The Nets added former All-Stars LaMarcus Aldridge and Blake Griffin on the buyout market. Erving did not much appreciate that, telling Green and co-host Harrison Sanford:
It’s reminiscent of how the Yankees used to do it all the time. Load up, man, they called it buying a championship. Lakers are known for doing that too, just trying to buy a championship. Get all these pieces. They don’t know at the end of the season what it is going to look like, or what it’s going to feel like but they’re going to be formidable to anyone. You got a team with six former All-Stars and several All-Pro guys who have been there and succeeded in the playoffs, then that is quite a challenge.

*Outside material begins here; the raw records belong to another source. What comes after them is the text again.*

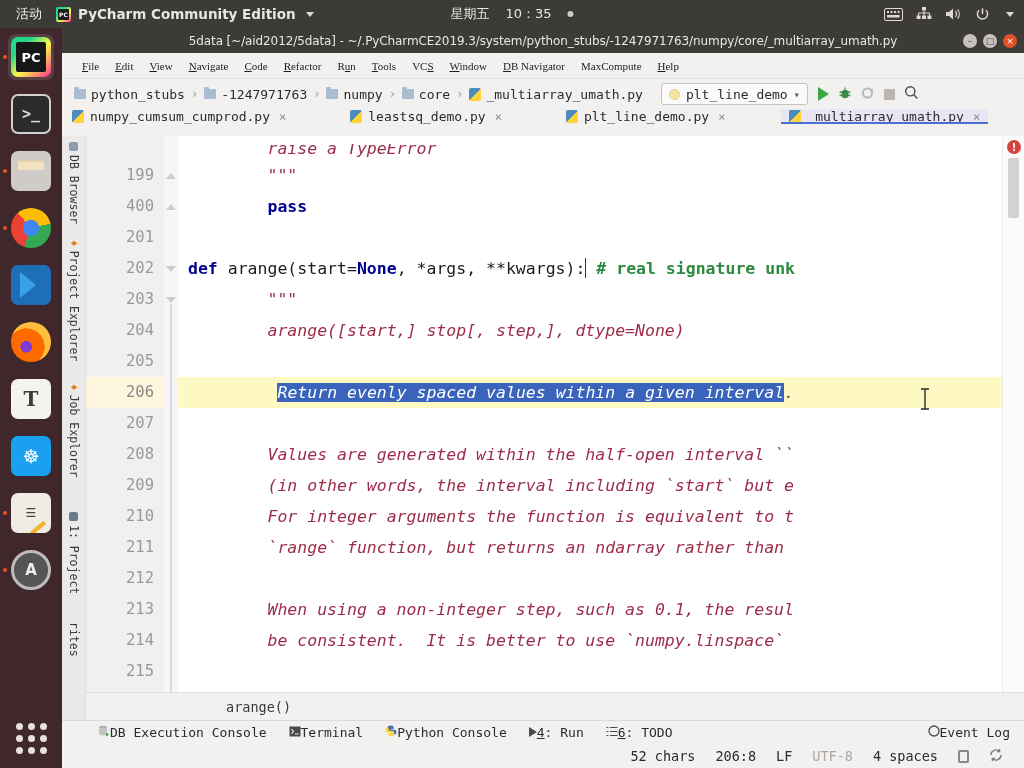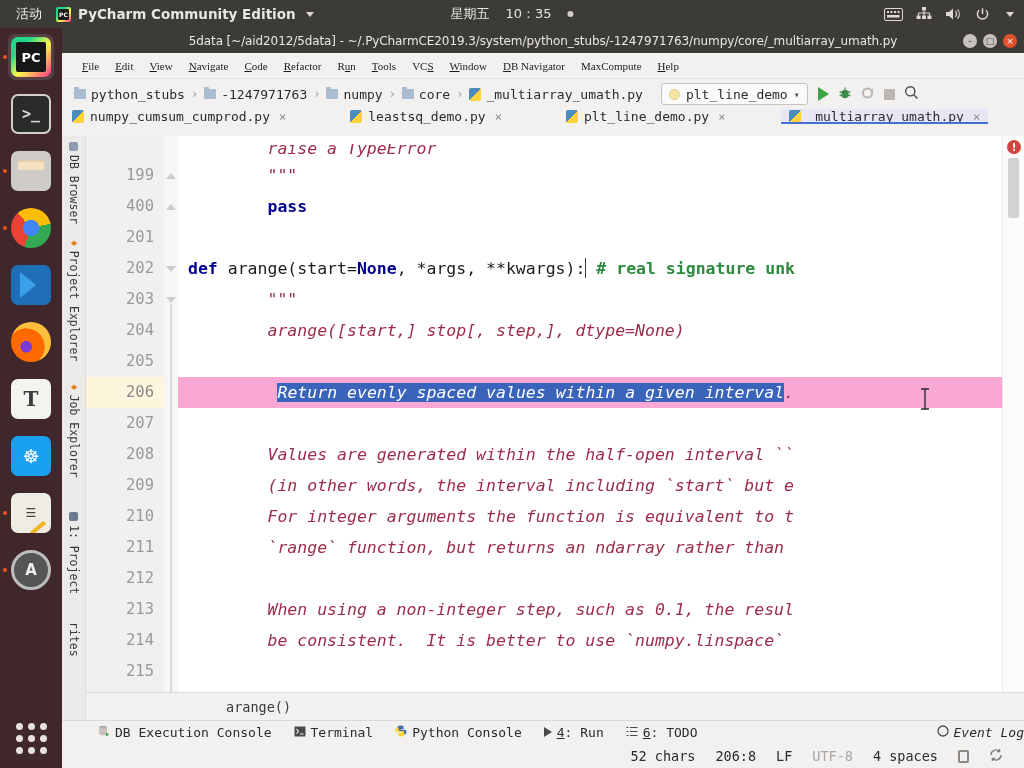--- a/index.html
+++ b/index.html
@@ -153,21 +153,21 @@
 
   .foldcol { width: 14px; background: #f6f6f6; flex: 0 0 14px; padding-top: 8px; position: relative; }
   .foldmark { height: 31px; display: flex; align-items: center; justify-content: center; }
   .fold-up { width:0;height:0;border-left:5px solid transparent;border-right:5px solid transparent;border-bottom:6px solid #cdcdcd;}
   .fold-dn { width:0;height:0;border-left:5px solid transparent;border-right:5px solid transparent;border-top:6px solid #cdcdcd;}
   .fold-bar { position:absolute; left:6px; width:2px; background:#d8d8d8; }
 
   .codearea { flex: 1; position: relative; background: #ffffff; padding-top: 8px;
     font-family: "DejaVu Sans Mono", monospace; font-size: 16.5px; overflow: hidden; }
   .cline { height: 31px; line-height: 31px; white-space: pre; padding-left: 10px; position: relative; }
-  .cline.cur { background: #f9a8d4; padding-left: 20px; }
+  .cline.cur { background: #fef9c3; padding-left: 20px; }
   .k-kw { color: #00008f; font-weight: bold; }
   .k-def { color: #1b1b1b; }
   .k-com { color: #2d8a3e; font-weight: bold; }
   .k-doc { color: #9c2c4a; font-style: italic; }
   .k-sel { background: #3a63bb; color: #ffffff; font-style: italic; }
   .caret-bar { display:inline-block; width:1px; height:20px; background:#333; vertical-align:-4px; }
   .mousecur { position:absolute; left:742px; top:252px; width:10px; height:22px; z-index:5;}
 
   .rightgut { width: 22px; background: #fbfbfb; flex: 0 0 22px; position: relative; border-left: 1px solid #ebebeb; }
   .err-ic { position: absolute; top: 4px; left: 4px; width: 14px; height: 14px; border-radius: 50%;
@@ -175,21 +175,21 @@
     display: flex; align-items: center; justify-content: center; }
   .vscroll { position: absolute; top: 22px; left: 5px; width: 11px; height: 60px; background: #d2d2d2; border-radius: 2px; }
 
   .bcbar { height: 28px; background: #f2f1f0; border-top: 1px solid #e0dedc;
     display: flex; align-items: center; padding-left: 140px; flex: 0 0 28px;
     font-size: 13.5px; font-family: "DejaVu Sans Mono", monospace; color: #3a3a3a; }
 
   .toolwinbar { height: 24px; background: #f2f1f0; border-top: 1px solid #dcdad8;
     display: flex; align-items: center; gap: 22px; padding-left: 36px; flex: 0 0 24px;
     font-size: 13px; font-family: "DejaVu Sans Mono", monospace; color: #2b2b2b; }
-  .twi { display: flex; align-items: flex-start; gap: 5px; }
+  .twi { display: flex; align-items: flex-start; }
   .twi u { text-decoration: underline; }
   .spacer { flex: 1; }
 
   .statusbar { height: 24px; background: #f2f1f0; display: flex; align-items: center;
     justify-content: flex-end; gap: 20px; padding-right: 21px; flex: 0 0 24px;
     font-size: 13.5px; font-family: "DejaVu Sans Mono", monospace; color: #2b2b2b; }
   .statusbar .dim { color: #aaa7a4; }
   .lock-ic { width: 11px; height: 13px; border: 2px solid #8a8784; border-radius: 2px; }
 </style>
 </head>
@@ -541,21 +541,21 @@
       </span>
       <span class="twi">
         <span>
           <svg width="12" height="11" viewBox="0 0 12 11">
               <path d="M0.5 1.5h2M4 1.5h7.5M0.5 5.5h2M4 5.5h7.5M0.5 9.5h2M4 9.5h7.5" stroke="#4a4a4a" stroke-width="1.2"></path>
             </svg>
         </span>
         <span><u>6</u>: TODO</span>
       </span>
       <span class="spacer"></span>
-      <span class="twi" style="font-style:italic;">
+      <span class="twi" style="margin-right:14px;">
         <span>
           <svg width="12" height="12" viewBox="0 0 12 12">
               <circle cx="6" cy="6" r="5" fill="none" stroke="#4a4a4a" stroke-width="1.3"></circle>
             </svg>
         </span>
         <span>Event Log</span>
       </span>
     </div>
 
     <div class="statusbar">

Erving Ready for The Process to ‘Bear Fruit’
Erving averaged 24.2 points per game over 16 seasons and was an All-Star in every year of his career. He won two championships with the Nets and was the ABA MVP all three of his seasons (1973-76) in New York, going on to win another MVP as a member of the NBA in Philadelphia in 1980-81. He was also a star on the 1982-83 Sixers, who brought home only the second championship in the franchise’s Philly history.
He named Rivers, again, as one reason the Sixers could top the Nets, but added others.
“I think, first of all we have an advantage coaching-wise based on experience with Doc,” Erving said, “and in terms of the championship experience you (Green) have and Dwight has, and then the ambition, I think, of Ben (Simmons) and Joel (Embiid), these guys are hungry now, man. They’ve been projected, they’ve been part of what they call The Process for several years, it’s time for The Process to bear some fruit.”
Erving said he was impressed, too, with how the Sixers managed to hang in while Joel Embiid was out with a knee injury. Embiid missed 11 of 12 games from mid-March to early April, but the Sixers went 9-3. Erving expects that experience will pay off.
“Ws breed confidence,” Erving said. “It’s not cool to be overconfident, but it’s very cool to be confident. You need to maintain the confidence then get out there and perform.”